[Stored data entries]
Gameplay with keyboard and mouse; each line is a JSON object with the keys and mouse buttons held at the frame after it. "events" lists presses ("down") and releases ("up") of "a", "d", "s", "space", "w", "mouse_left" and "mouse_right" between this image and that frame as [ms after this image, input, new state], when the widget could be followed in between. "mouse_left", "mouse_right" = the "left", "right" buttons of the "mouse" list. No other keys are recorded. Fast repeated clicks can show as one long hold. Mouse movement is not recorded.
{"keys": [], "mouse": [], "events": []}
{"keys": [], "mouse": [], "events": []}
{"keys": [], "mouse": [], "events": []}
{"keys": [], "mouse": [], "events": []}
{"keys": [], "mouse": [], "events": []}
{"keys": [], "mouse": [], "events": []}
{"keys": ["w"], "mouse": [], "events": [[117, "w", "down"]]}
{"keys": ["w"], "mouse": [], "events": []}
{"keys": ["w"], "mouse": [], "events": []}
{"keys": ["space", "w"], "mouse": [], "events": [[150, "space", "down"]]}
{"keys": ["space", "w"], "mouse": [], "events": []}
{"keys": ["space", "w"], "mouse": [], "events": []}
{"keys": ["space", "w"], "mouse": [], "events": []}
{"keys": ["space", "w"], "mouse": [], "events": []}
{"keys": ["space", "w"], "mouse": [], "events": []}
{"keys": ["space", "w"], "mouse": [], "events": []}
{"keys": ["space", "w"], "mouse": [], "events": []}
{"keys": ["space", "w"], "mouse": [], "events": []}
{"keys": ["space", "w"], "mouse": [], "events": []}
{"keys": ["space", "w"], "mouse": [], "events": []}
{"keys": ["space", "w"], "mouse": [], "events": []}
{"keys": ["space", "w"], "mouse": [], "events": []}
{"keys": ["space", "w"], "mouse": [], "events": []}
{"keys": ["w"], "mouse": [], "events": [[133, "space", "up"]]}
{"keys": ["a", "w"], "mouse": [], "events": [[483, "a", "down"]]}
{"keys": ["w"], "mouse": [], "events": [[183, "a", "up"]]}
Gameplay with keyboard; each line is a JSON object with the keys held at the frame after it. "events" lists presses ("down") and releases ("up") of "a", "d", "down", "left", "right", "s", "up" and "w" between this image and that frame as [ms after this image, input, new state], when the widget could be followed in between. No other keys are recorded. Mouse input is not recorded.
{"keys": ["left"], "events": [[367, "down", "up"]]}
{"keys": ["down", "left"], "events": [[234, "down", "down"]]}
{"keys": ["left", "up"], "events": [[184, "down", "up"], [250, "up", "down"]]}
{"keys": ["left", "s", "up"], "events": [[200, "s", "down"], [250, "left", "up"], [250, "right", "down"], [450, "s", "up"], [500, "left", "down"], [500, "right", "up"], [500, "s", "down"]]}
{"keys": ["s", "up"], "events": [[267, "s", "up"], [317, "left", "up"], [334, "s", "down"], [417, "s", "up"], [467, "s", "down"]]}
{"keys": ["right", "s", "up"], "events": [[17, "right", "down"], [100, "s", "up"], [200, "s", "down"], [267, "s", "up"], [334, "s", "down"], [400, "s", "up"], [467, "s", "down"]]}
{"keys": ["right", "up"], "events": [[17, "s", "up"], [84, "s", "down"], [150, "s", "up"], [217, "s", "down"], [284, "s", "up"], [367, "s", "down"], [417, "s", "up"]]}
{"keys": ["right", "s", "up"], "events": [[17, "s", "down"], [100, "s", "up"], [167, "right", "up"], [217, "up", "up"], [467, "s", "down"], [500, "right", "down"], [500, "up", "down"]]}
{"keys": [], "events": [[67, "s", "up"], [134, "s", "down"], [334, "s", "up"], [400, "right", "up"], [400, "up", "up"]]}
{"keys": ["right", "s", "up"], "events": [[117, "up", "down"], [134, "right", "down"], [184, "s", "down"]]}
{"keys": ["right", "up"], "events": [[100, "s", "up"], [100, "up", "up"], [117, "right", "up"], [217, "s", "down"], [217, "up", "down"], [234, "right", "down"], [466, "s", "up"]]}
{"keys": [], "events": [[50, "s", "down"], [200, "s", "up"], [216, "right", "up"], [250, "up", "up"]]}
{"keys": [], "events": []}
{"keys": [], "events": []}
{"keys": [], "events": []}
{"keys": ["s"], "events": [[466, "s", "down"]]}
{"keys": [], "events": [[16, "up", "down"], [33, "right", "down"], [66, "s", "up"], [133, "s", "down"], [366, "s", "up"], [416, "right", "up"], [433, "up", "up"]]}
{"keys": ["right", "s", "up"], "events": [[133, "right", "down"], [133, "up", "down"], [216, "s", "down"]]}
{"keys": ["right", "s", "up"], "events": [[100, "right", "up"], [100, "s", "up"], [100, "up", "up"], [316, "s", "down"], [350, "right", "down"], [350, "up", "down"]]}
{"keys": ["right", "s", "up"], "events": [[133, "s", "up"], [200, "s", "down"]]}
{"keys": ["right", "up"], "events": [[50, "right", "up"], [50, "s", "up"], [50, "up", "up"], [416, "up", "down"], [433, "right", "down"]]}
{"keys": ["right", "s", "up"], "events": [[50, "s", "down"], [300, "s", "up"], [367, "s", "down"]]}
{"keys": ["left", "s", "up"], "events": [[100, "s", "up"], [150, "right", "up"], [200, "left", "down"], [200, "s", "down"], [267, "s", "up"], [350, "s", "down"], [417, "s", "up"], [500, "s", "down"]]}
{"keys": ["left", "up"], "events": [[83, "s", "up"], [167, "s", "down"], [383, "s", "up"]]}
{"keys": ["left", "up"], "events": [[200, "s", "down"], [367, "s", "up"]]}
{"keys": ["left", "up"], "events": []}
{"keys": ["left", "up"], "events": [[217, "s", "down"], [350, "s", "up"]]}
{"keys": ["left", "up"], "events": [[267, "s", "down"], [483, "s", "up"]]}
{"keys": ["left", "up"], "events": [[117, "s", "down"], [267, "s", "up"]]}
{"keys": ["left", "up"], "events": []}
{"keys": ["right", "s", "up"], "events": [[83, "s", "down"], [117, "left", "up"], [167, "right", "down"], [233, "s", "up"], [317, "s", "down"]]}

Your goal:
Copy out, from the data above, every line holding the word "each".

Exercise answer:
Gameplay with keyboard and mouse; each line is a JSON object with the keys and mouse buttons held at the frame after it. "events" lists presses ("down") and releases ("up") of "a", "d", "s", "space", "w", "mouse_left" and "mouse_right" between this image and that frame as [ms after this image, input, new state], when the widget could be followed in between. "mouse_left", "mouse_right" = the "left", "right" buttons of the "mouse" list. No other keys are recorded. Fast repeated clicks can show as one long hold. Mouse movement is not recorded.
Gameplay with keyboard; each line is a JSON object with the keys held at the frame after it. "events" lists presses ("down") and releases ("up") of "a", "d", "down", "left", "right", "s", "up" and "w" between this image and that frame as [ms after this image, input, new state], when the widget could be followed in between. No other keys are recorded. Mouse input is not recorded.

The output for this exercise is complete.